NON de gauche

Publié le par France Républicaine

Par Véronique BUTTIN et Thierry MASURE

PARIS, 13 avr 2005 (AFP) - Un grand meeting, qui se veut "une démonstration de la puissance et de l'unité du non de gauche", réunit sur la même tribune, jeudi soir au Zénith à Paris, des personnalités représentant presque tout l'éventail des sensibilités de gauche hostiles à la Constitution européenne.

Cette réunion, à l'initiative du Parti communiste français et prévue de longue date, se tiendra à l'heure même où le président de la République Jacques Chirac défendra le oui face à des jeunes au cours d'une émission télévisée décalée d'une semaine, une coïncidence qui ravit les organisateurs.

"Tandis que Jacques Chirac trie des jeunes pour les instrumentaliser à l'appui de son oui, le non de gauche dans toutes ses diversités se rassemble au Zénith", s'est félicité le PCF.

Alors que le chef de l'Etat va s'employer à refaire le terrain perdu par le oui, le non, placé en tête des intentions de vote (53% en moyenne), a pris des forces et des couleurs.

"Nous avons atteint les deux objectifs que nous nous étions fixé : faire que le non soit respectable et respecté, placer le non de gauche en tête du non", affirme le sénateur PS Jean-Luc Mélenchon.

Celui-ci ne parlera évidemment pas au nom de son parti, engagé dans le camp du oui, pas plus que Francine Bavay, vice-présidente (Verts) du Conseil régional d'Ile-de-France.

Prendront également la parole Marie-George Buffet, secrétaire nationale du PCF, José Bové (Confédération paysanne), Olivier Besancenot (Ligue communiste révolutionnaire), Claire Villiers (Alternative citoyenne), Georges Sarre (Mouvement républicain et citoyen), Yves Salesse (Fondation Copernic).

Selon Mme Buffet interrogée par l'AFP, ce meeting "sera un des grands moments du non dans cette campagne". "Face à une campagne de la peur, nous allons rassembler à gauche, pour combattre fermement le libéralisme", a-t-elle ajouté.

Manquera tout de même à l'appel l'organisation altermondialiste Attac, pourtant invitée. "Nous avons fait le choix de ne pas participer aux réunions à l'appel d'un parti politique.
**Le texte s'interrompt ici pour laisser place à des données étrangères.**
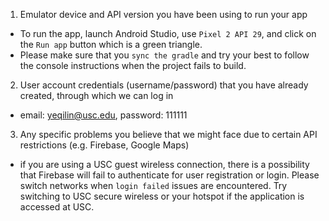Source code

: 1. Emulator device and API version you have been using to run your app
- To run the app, launch Android Studio, use `Pixel 2 API 29`, and click on the `Run app` button which is a green triangle.
- Please make sure that you `sync the gradle` and try your best to follow the console instructions when the project fails to build.

2. User account credentials (username/password) that you have already created, through which we can log in
  - email: yeqilin@usc.edu, password: 111111

3. Any specific problems you believe that we might face due to certain API restrictions (e.g. Firebase, Google Maps)
  - if you are using a USC guest wireless connection, there is a possibility that Firebase will fail to authenticate for user registration or login. Please switch networks when `login failed` issues are encountered. Try switching to USC secure wireless or your hotspot if the application is accessed at USC. 
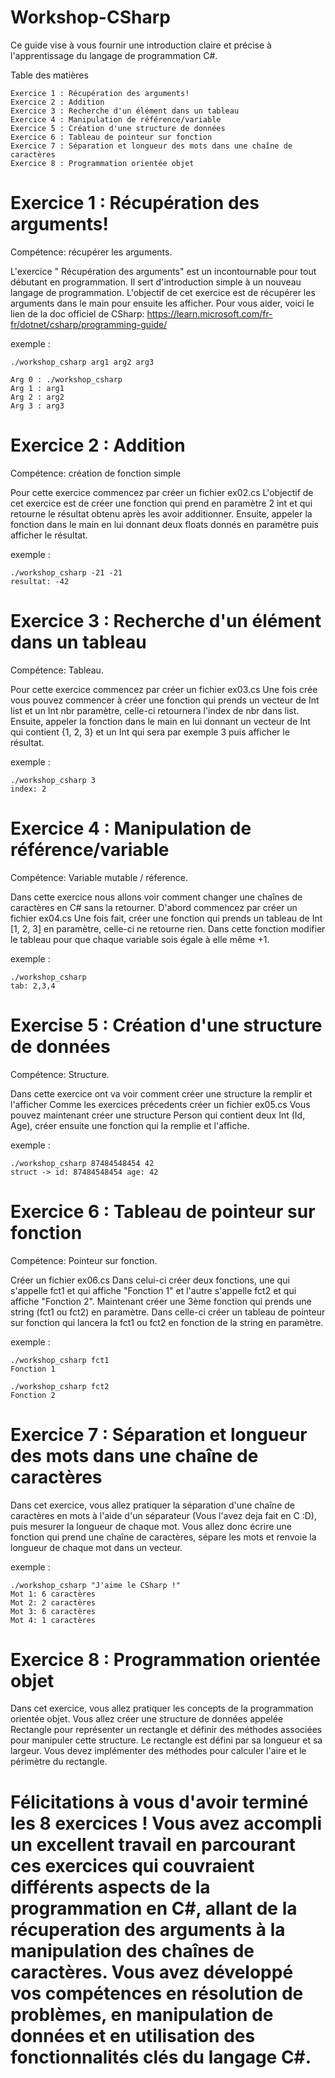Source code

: # Workshop-CSharp

Ce guide vise à vous fournir une introduction claire et précise à l'apprentissage du langage de programmation C#.

Table des matières

    Exercice 1 : Récupération des arguments!
    Exercice 2 : Addition
    Exercice 3 : Recherche d'un élément dans un tableau
    Exercice 4 : Manipulation de référence/variable
    Exercice 5 : Création d'une structure de données
    Exercice 6 : Tableau de pointeur sur fonction
    Exercice 7 : Séparation et longueur des mots dans une chaîne de caractères
    Exercice 8 : Programmation orientée objet


# Exercice 1 : Récupération des arguments!

Compétence: récupérer les arguments.

L'exercice " Récupération des arguments" est un incontournable pour tout débutant en programmation. Il sert d'introduction simple à un nouveau langage de programmation.
L'objectif de cet exercice est de récupérer les arguments dans le main pour ensuite les afficher.
Pour vous aider, voici le lien de la doc officiel de CSharp:
https://learn.microsoft.com/fr-fr/dotnet/csharp/programming-guide/

exemple :

    ./workshop_csharp arg1 arg2 arg3

    Arg 0 : ./workshop_csharp
    Arg 1 : arg1
    Arg 2 : arg2
    Arg 3 : arg3


# Exercice 2 : Addition

Compétence: création de fonction simple

Pour cette exercice commencez par créer un fichier ex02.cs
L'objectif de cet exercice est de créer une fonction qui prend en paramètre 2 int et qui retourne le résultat obtenu après les avoir additionner.
Ensuite, appeler la fonction dans le main en lui donnant deux floats donnés en paramètre puis afficher le résultat.

exemple :

    ./workshop_csharp -21 -21
    resultat: -42

# Exercice 3 : Recherche d'un élément dans un tableau

Compétence: Tableau.

Pour cette exercice commencez par créer un fichier ex03.cs
Une fois crée vous pouvez commencer à créer une fonction qui prends un vecteur de Int list et un Int nbr paramètre, celle-ci retournera l'index de nbr dans list.
Ensuite, appeler la fonction dans le main en lui donnant un vecteur de Int qui contient {1, 2, 3} et un Int qui sera par exemple 3 puis afficher le résultat.

exemple :

    ./workshop_csharp 3
    index: 2

# Exercice 4 : Manipulation de référence/variable

Compétence: Variable mutable / réference.

Dans cette exercice nous allons voir comment changer une chaînes de caractères en C# sans la retourner.
D'abord commencez par créer un fichier ex04.cs
Une fois fait, créer une fonction qui prends un tableau de Int [1, 2, 3] en paramètre, celle-ci ne retourne rien.
Dans cette fonction modifier le tableau pour que chaque variable sois égale à elle même +1.

exemple :

    ./workshop_csharp
    tab: 2,3,4

# Exercise 5 : Création d'une structure de données

Compétence: Structure.

Dans cette exercice ont va voir comment créer une structure la remplir et l'afficher
Comme les exercices précedents créer un fichier ex05.cs
Vous pouvez maintenant créer une structure Person qui contient deux Int (Id, Age), créer ensuite une fonction qui la remplie et l'affiche.

exemple :

    ./workshop_csharp 87484548454 42
    struct -> id: 87484548454 age: 42

# Exercice 6 : Tableau de pointeur sur fonction

Compétence: Pointeur sur fonction.

Créer un fichier ex06.cs
Dans celui-ci créer deux fonctions, une qui s'appelle fct1 et qui affiche "Fonction 1" et l'autre s'appelle fct2 et qui affiche "Fonction 2".
Maintenant créer une 3ème fonction qui prends une string (fct1 ou fct2) en paramètre.
Dans celle-ci créer un tableau de pointeur sur fonction qui lancera la fct1 ou fct2 en fonction de la string en paramètre.

exemple :

    ./workshop_csharp fct1
    Fonction 1

    ./workshop_csharp fct2
    Fonction 2

# Exercice 7 : Séparation et longueur des mots dans une chaîne de caractères

Dans cet exercice, vous allez pratiquer la séparation d'une chaîne de caractères en mots à l'aide d'un séparateur (Vous l'avez deja fait en C :D), puis mesurer la longueur de chaque mot. Vous allez donc écrire une fonction qui prend une chaîne de caractères, sépare les mots et renvoie la longueur de chaque mot dans un vecteur.

exemple :

    ./workshop_csharp "J'aime le CSharp !"
    Mot 1: 6 caractères
    Mot 2: 2 caractères
    Mot 3: 6 caractères
    Mot 4: 1 caractères

# Exercice 8 : Programmation orientée objet

Dans cet exercice, vous allez pratiquer les concepts de la programmation orientée objet. Vous allez créer une structure de données appelée Rectangle pour représenter un rectangle et définir des méthodes associées pour manipuler cette structure. Le rectangle est défini par sa longueur et sa largeur. Vous devez implémenter des méthodes pour calculer l'aire et le périmètre du rectangle.

# Félicitations à vous d'avoir terminé les 8 exercices ! Vous avez accompli un excellent travail en parcourant ces exercices qui couvraient différents aspects de la programmation en C#, allant de la récuperation des arguments à la manipulation des chaînes de caractères. Vous avez développé vos compétences en résolution de problèmes, en manipulation de données et en utilisation des fonctionnalités clés du langage C#.
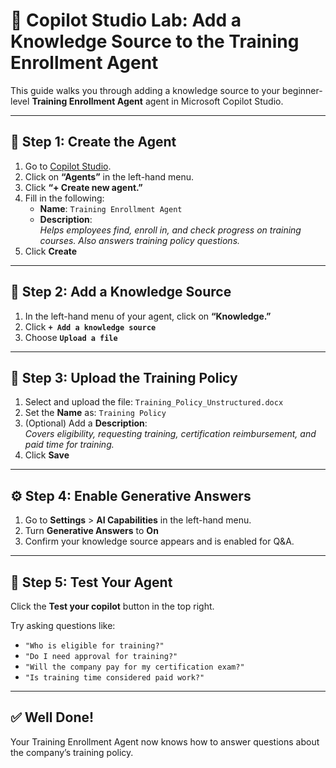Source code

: # 🧠 Copilot Studio Lab: Add a Knowledge Source to the Training Enrollment Agent

This guide walks you through adding a knowledge source to your beginner-level **Training Enrollment Agent** agent in Microsoft Copilot Studio.

---

## 🚀 Step 1: Create the Agent

1. Go to [Copilot Studio](https://copilotstudio.microsoft.com).
2. Click on **“Agents”** in the left-hand menu.
3. Click **“+ Create new agent.”**
4. Fill in the following:
   - **Name**: `Training Enrollment Agent`
   - **Description**:  
     _Helps employees find, enroll in, and check progress on training courses. Also answers training policy questions._
5. Click **Create**

---

## 📎 Step 2: Add a Knowledge Source

1. In the left-hand menu of your agent, click on **“Knowledge.”**
2. Click **`+ Add a knowledge source`**
3. Choose **`Upload a file`**

---

## 📄 Step 3: Upload the Training Policy

1. Select and upload the file: `Training_Policy_Unstructured.docx`
2. Set the **Name** as: `Training Policy`
3. (Optional) Add a **Description**:  
   _Covers eligibility, requesting training, certification reimbursement, and paid time for training._
4. Click **Save**

---

## ⚙️ Step 4: Enable Generative Answers

1. Go to **Settings** > **AI Capabilities** in the left-hand menu.
2. Turn **Generative Answers** to **On**
3. Confirm your knowledge source appears and is enabled for Q&A.

---

## 🧪 Step 5: Test Your Agent

Click the **Test your copilot** button in the top right.

Try asking questions like:
- `"Who is eligible for training?"`
- `"Do I need approval for training?"`
- `"Will the company pay for my certification exam?"`
- `"Is training time considered paid work?"`

---

## ✅ Well Done!

Your Training Enrollment Agent now knows how to answer questions about the company’s training policy.


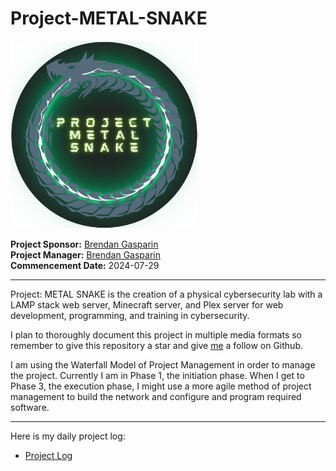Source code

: # Project-METAL-SNAKE  

<img src="./images/Project-METAL-SNAKE-logo.png" alt="Project METAL SNAKE logo" height="300" width="300" />

**Project Sponsor:** [Brendan Gasparin](https://linktr.ee/brendangasparin)  
**Project Manager:** [Brendan Gasparin](https://linktr.ee/brendangasparin)  
**Commencement Date:** 2024-07-29  

---

Project: METAL SNAKE is the creation of a physical cybersecurity lab with a LAMP stack web server, Minecraft server, and Plex server for web development, programming, and training in cybersecurity.  

I plan to thoroughly document this project in multiple media formats so remember to give this repository a star and give [me](https://github.com/brendangasparin) a follow on Github.  

I am using the Waterfall Model of Project Management in order to manage the project. Currently I am in Phase 1, the initiation phase. When I get to Phase 3, the execution phase, I might use a more agile method of project management to build the network and configure and program required software. 

---

Here is my daily project log:
- [Project Log](./project-log/log.md)  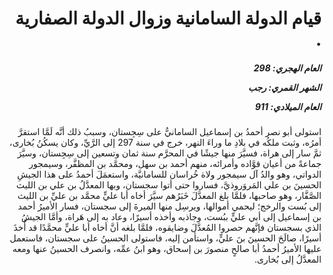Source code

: <h1 dir="rtl">قيام الدولة السامانية وزوال الدولة الصفارية .</h1>

<h5 dir="rtl">العام الهجري:  298

الشهر القمري: رجب

العام الميلادي: 911</h5>

<p dir="rtl">استولى أبو نصر أحمدُ بن إسماعيل السامانيُّ على سِجِستان، وسببُ ذلك أنَّه لَمَّا استقرَّ أمرُه، وثبت ملكُه في بلادِ ما وراءَ النهر، خرج في سنة 297 إلى الرَّيِّ، وكان يسكُنُ بُخارى، ثمَّ سار إلى هراة، فسيَّرَ منها جيشًا في المحرَّم سنة ثمان وتسعين إلى سِجِستان، وسيَّرَ جماعةً من أعيان قوَّاده وأمرائه، منهم أحمد بن سهل، ومحمَّد بن المظفَّر، وسيمجور الدواتي، وهو والدُ آل سيمجور ولاة خُراسان للسامانيَّة، واستعمَلَ أحمدُ على هذا الجيشِ الحسينَ بن علي المَروَروذيَّ، فساروا حتى أتوا سجستان، وبها المعدَّلُ بن علي بن الليث الصَّفَّار، وهو صاحبها، فلمَّا بلغ المعدَّلَ خَبَرُهم سيَّرَ أخاه أبا عليٍّ محمَّد بن عليِّ بن الليث إلى بُست والرخج؛ ليحمي أموالها، ويرسِل منها الميرةَ إلى سجستان، فسار الأميرُ أحمد بن إسماعيل إلى أبي عليٍّ ببُست، وجاذبه وأخذه أسيرًا، وعاد به إلى هَراة، وأمَّا الجيشُ الذي بسجستان فإنَّهم حصروا المُعدَّلَ وضايقوه، فلمَّا بلغه أنَّ أخاه أبا عليٍّ محمَّدًا قد أُخذَ أسيرًا، صالَحَ الحسينَ بنَ عليٍّ، واستأمن إليه، فاستولى الحسينُ على سجستان، فاستعمل عليها الأميرُ أحمدُ أبا صالحٍ منصورَ بن إسحاق، وهو ابنُ عمِّه، وانصرف الحسينُ عنها ومعه المعدَّلُ إلى بُخارى.</p></br>
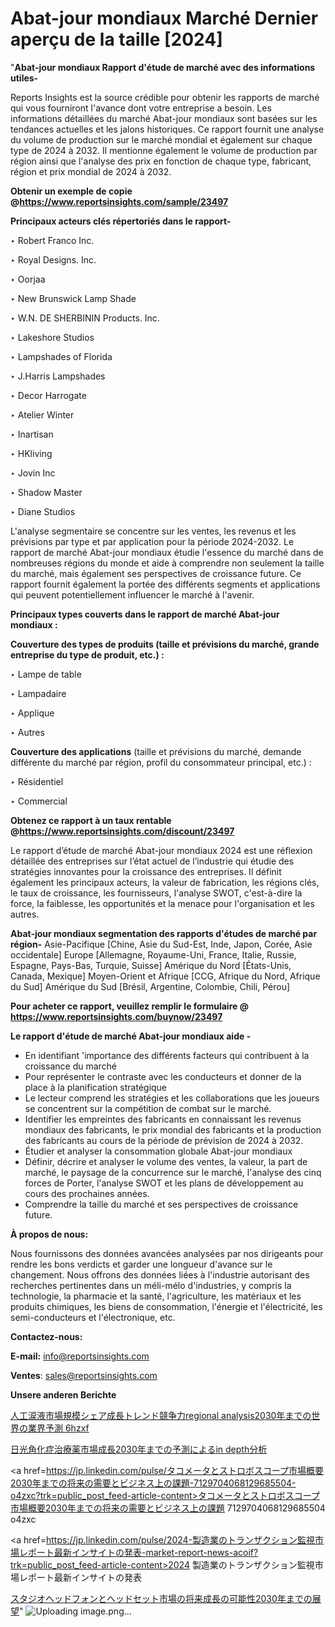 # Abat-jour mondiaux Marché Dernier aperçu de la taille [2024]

"<strong>Abat-jour mondiaux Rapport d'étude de marché avec des informations utiles-</strong>

Reports Insights est la source crédible pour obtenir les rapports de marché qui vous fourniront l'avance dont votre entreprise a besoin. Les informations détaillées du marché Abat-jour mondiaux sont basées sur les tendances actuelles et les jalons historiques. Ce rapport fournit une analyse du volume de production sur le marché mondial et également sur chaque type de 2024 à 2032. Il mentionne également le volume de production par région ainsi que l'analyse des prix en fonction de chaque type, fabricant, région et prix mondial de 2024 à 2032.

<strong><b>Obtenir un exemple de copie @</b></strong><a href=https://www.reportsinsights.com/sample/23497><strong><b>https://www.reportsinsights.com/sample/23497</b></strong></a>

<b>Principaux acteurs clés répertoriés dans le rapport-</b>

<b> </b>‣ Robert Franco Inc.

‣ Royal Designs. Inc.

‣ Oorjaa

‣ New Brunswick Lamp Shade

‣ W.N. DE SHERBININ Products. Inc.

‣ Lakeshore Studios

‣ Lampshades of Florida

‣ J.Harris Lampshades

‣ Decor Harrogate

‣ Atelier Winter

‣ Inartisan

‣ HKliving

‣ Jovin Inc

‣ Shadow Master

‣ Diane Studios

L'analyse segmentaire se concentre sur les ventes, les revenus et les prévisions par type et par application pour la période 2024-2032. Le rapport de marché Abat-jour mondiaux étudie l'essence du marché dans de nombreuses régions du monde et aide à comprendre non seulement la taille du marché, mais également ses perspectives de croissance future. Ce rapport fournit également la portée des différents segments et applications qui peuvent potentiellement influencer le marché à l'avenir.

<strong>Principaux types couverts dans le rapport de marché Abat-jour mondiaux :</strong>

<strong>Couverture des types de produits (taille et prévisions du marché, grande entreprise du type de produit, etc.) : </strong>

‣ Lampe de table

‣ Lampadaire

‣ Applique

‣ Autres

<strong>Couverture des applications</strong> (taille et prévisions du marché, demande différente du marché par région, profil du consommateur principal, etc.) :

‣ Résidentiel

‣ Commercial

<strong><b>Obtenez ce rapport à un taux rentable @</b></strong><a href=https://www.reportsinsights.com/discount/23497><strong><b>https://www.reportsinsights.com/discount/23497</b></strong></a>

Le rapport d’étude de marché Abat-jour mondiaux 2024 est une réflexion détaillée des entreprises sur l’état actuel de l’industrie qui étudie des stratégies innovantes pour la croissance des entreprises. Il définit également les principaux acteurs, la valeur de fabrication, les régions clés, le taux de croissance, les fournisseurs, l'analyse SWOT, c'est-à-dire la force, la faiblesse, les opportunités et la menace pour l'organisation et les autres.

<strong>Abat-jour mondiaux segmentation des rapports d'études de marché par région-</strong>
Asie-Pacifique [Chine, Asie du Sud-Est, Inde, Japon, Corée, Asie occidentale]
Europe [Allemagne, Royaume-Uni, France, Italie, Russie, Espagne, Pays-Bas, Turquie, Suisse]
Amérique du Nord [États-Unis, Canada, Mexique]
Moyen-Orient et Afrique [CCG, Afrique du Nord, Afrique du Sud]
Amérique du Sud [Brésil, Argentine, Colombie, Chili, Pérou]

<strong>Pour acheter ce rapport, veuillez remplir le formulaire @   <a href=https://www.reportsinsights.com/buynow/23497>https://www.reportsinsights.com/buynow/23497</a></strong>

<strong>Le rapport d'étude de marché Abat-jour mondiaux aide -</strong>
<ul>
  <li>En identifiant 'importance des différents facteurs qui contribuent à la croissance du marché</li>
  <li>Pour représenter le contraste avec les conducteurs et donner de la place à la planification stratégique</li>
  <li>Le lecteur comprend les stratégies et les collaborations que les joueurs se concentrent sur la compétition de combat sur le marché.</li>
  <li>Identifier les empreintes des fabricants en connaissant les revenus mondiaux des fabricants, le prix mondial des fabricants et la production des fabricants au cours de la période de prévision de 2024 à 2032.</li>
  <li>Étudier et analyser la consommation globale Abat-jour mondiaux</li>
  <li>Définir, décrire et analyser le volume des ventes, la valeur, la part de marché, le paysage de la concurrence sur le marché, l'analyse des cinq forces de Porter, l'analyse SWOT et les plans de développement au cours des prochaines années.</li>
  <li>Comprendre la taille du marché et ses perspectives de croissance future.</li>
</ul>
<strong>À propos de nous:</strong>

Nous fournissons des données avancées analysées par nos dirigeants pour rendre les bons verdicts et garder une longueur d'avance sur le changement. Nous offrons des données liées à l'industrie autorisant des recherches pertinentes dans un méli-mélo d'industries, y compris la technologie, la pharmacie et la santé, l'agriculture, les matériaux et les produits chimiques, les biens de consommation, l'énergie et l'électricité, les semi-conducteurs et l'électronique, etc.

<strong>Contactez-nous:</strong>

<strong>E-mail:</strong> <a href=mailto:info@reportsinsights.com>info@reportsinsights.com</a>

<strong>Ventes</strong>: <a href=mailto:sales@reportsinsights.com>sales@reportsinsights.com</a>

<strong>Unsere anderen Berichte</strong>

<a href=https://www.linkedin.com/pulse/人工涙液市場規模シェア成長トレンド競争力regional-analysis2030年までの世界の業界予測-6hzxf/>人工涙液市場規模シェア成長トレンド競争力regional analysis2030年までの世界の業界予測 6hzxf</a>

<a href=https://www.linkedin.com/pulse/日光角化症治療薬市場成長2030年までの予測によるin-depth分析-reports-insights-expert-igwhf/>日光角化症治療薬市場成長2030年までの予測によるin depth分析</a>

<a href=https://jp.linkedin.com/pulse/タコメータとストロボスコープ市場概要2030年までの将来の需要とビジネス上の課題-7129704068129685504-o4zxc?trk=public_post_feed-article-content>タコメータとストロボスコープ市場概要2030年までの将来の需要とビジネス上の課題 7129704068129685504 o4zxc</a>

<a href=https://jp.linkedin.com/pulse/2024-製造業のトランザクション監視市場レポート最新インサイトの発表-market-report-news-acoif?trk=public_post_feed-article-content>2024 製造業のトランザクション監視市場レポート最新インサイトの発表</a>

<a href=https://www.linkedin.com/pulse/スタジオヘッドフォンとヘッドセット市場の将来成長の可能性2030年までの展望-reports-insights-expert-ytoaf/>スタジオヘッドフォンとヘッドセット市場の将来成長の可能性2030年までの展望</a>"
![Uploading image.png…]()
En revanche, nous répondons à l'appel des collectifs unitaires", a précisé à l'AFP son président Jacques Nikonoff.

Dans cette bataille, le PCF est déjà parvenu à éviter l'isolement. Faisant preuve d'ouverture, il a même proposé la moitié de son temps d'antenne dans la campagne officielle du référendum à des personnalités du non de gauche extérieures à lui.

"L'unité est le meilleur levain pour que la pâte du non prenne", renchérit M. Mélenchon. A l'en croire, le non de gauche est "un vaste mouvement qui marche du même pas, sans chef d'orchestre ni direction politique centralisée", présent dans tout le pays à travers un maillage de comités locaux.

Il est aussi, dit-il, "sérieux, documenté, tranquille", et le parlementaire socialiste, toujours membre du Bureau national de son parti, espère que le meeting du Zénith sera "le début d'un non joyeux".

Mais cette démonstration du non de gauche coïncide avec un regain de tension avec le PS dont le premier secrétaire, François Hollande, a accusé le camp adverse de "faire le travail à la place" de Jean-Marie Le Pen, défenseur du non.

Pour ses organisateurs, le meeting du Zénith ne doit pas être l'occasion de régler des comptes. Bien qu'indigné par la petite phrase de M. Hollande, M. Mélenchon en appelle à "la tolérance".